Amplats, the world's top producer of the white metal, has said it plans to focus on its more mechanised mines and sell its labour-intensive mines, including the Rustenburg and Union mines after the strike further damaged their viability.

“I will be meeting with the CEO this afternoon because we are worried,” Joseph Mathunjwa, president of the hardline Association of Mineworkers and Construction Union (AMCU) told reporters at a briefing.

“They are very quiet and we have made our position clear as AMCU that we need to know who wants to buy those assets.”

The Amplats mines' profitability were dealt a blow when unions won pay increases of up to 20 percent following the strike. The work stoppage also affected production at Amplats rivals Impala Platinum and Lonmin.

“Workers cannot be treated as piece of equipment... workers must have a say in these assets at the end of the day,” Mathunjwa said.

AMCU gained popularity after the platinum belt strike and snatched members off the once unrivalled National Union of Mineworkers, sparking a wave of violence in a bloody turf war.

GIVEN INFORMATION

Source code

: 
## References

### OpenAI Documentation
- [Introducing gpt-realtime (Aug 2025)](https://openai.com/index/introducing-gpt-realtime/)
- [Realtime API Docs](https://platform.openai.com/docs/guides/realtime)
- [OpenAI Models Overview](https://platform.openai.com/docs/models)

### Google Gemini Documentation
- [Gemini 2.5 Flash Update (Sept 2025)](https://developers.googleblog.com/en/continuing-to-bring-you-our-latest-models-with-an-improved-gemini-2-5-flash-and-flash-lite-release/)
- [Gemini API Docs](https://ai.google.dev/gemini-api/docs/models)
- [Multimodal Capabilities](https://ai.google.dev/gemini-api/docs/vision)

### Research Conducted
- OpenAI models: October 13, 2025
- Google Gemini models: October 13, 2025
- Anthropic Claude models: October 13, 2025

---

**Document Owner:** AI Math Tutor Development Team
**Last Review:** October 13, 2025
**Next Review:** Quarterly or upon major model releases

TASK SET
[1] Write out the part of the article on Amplats and the AMCU starting with "The Amplats mines'" and going on through "Platinum and Lonmin.".
[2] Extend the article on Amplats and the AMCU by writing what follows its final sentence.

EXPECTED RESPONSES
[1]
The Amplats mines' profitability were dealt a blow when unions won pay increases of up to 20 percent following the strike. The work stoppage also affected production at Amplats rivals Impala Platinum and Lonmin.

[2]
GOLD WAGE TALKS

The union has also expanded into the gold and coal sectors where two-year wage agreements will expire in end-June.

Wage talks are expected to be bruising with NUM, which represents 57 percent of workers in the gold sector, saying it could demand 100 percent increases.

Gold companies, including Sibanye Gold, AngloGold Ashanti and Harmony Gold are expected to be in discussions with unions over the new wages. The sector is faced with thinning returns, low prices and high operating costs.

Mathunjwa said AMCU would submit its members' wage demands in mid-April.

“I don't expect anything good (from the negotiations) because workers are being treated as slaves, it's a slave and master, so we have to cut that chain,” Mathunjwa said.